Cyclopentanecarboxylic acid

Identifiers
- CAS Number: 3400-45-1;
- 3D model (JSmol): Interactive image;
- ChEMBL: ChEMBL1902018;
- ChemSpider: 17789;
- ECHA InfoCard: 100.020.245
- EC Number: 222-269-5;
- PubChem CID: 18840;
- UNII: Z6691VH94A;
- CompTox Dashboard (EPA): DTXSID70187610 ;

Properties
- Chemical formula: C_{6}H_{10}O_{2}
- Molar mass: 114.144 g·mol^{−1}
- Appearance: colorless oil
- Density: 1.0510 g/cm^{3}
- Melting point: −7 °C (19 °F; 266 K)
- Boiling point: 212 °C (414 °F; 485 K)
- Hazards: GHS labelling:
- Pictograms: GHS07: Exclamation mark
- Signal word: Warning
- Hazard statements: H315, H319, H335
- Precautionary statements: P261, P264, P264+P265, P271, P280, P302+P352, P304+P340, P305+P351+P338, P319, P321, P332+P317, P337+P317, P362+P364, P403+P233, P405, P501

= Cyclopentanecarboxylic acid =

Cyclopentanecarboxylic acid is an organic compound with the formula C5H9CO2H. It is a colorless nonvolatile oil.
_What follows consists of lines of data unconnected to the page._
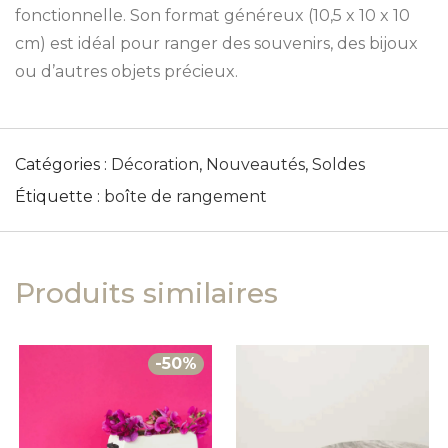
fonctionnelle. Son format généreux (10,5 x 10 x 10
cm) est idéal pour ranger des souvenirs, des bijoux
ou d’autres objets précieux.
Catégories :
Décoration
,
Nouveautés
,
Soldes
Étiquette :
boîte de rangement
Produits similaires
-
50
%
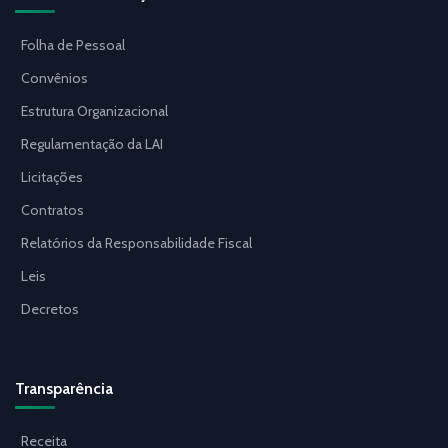
Folha de Pessoal
Convênios
Estrutura Organizacional
Regulamentação da LAI
Licitações
Contratos
Relatórios da Responsabilidade Fiscal
Leis
Decretos
Transparência
Receita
It can be produced by the palladium-catalyzed hydrocarboxylation of cyclopentene:
C5H8 + CO + H2O -> C5H9CO2H
An alternative route involves the Favorskii rearrangement, which is a base-induced ring contraction of 2-chlorocyclohexanone to give the ester methyl cyclopentanecarboxylate, which can be hydrolyzed to the carboxylic acid.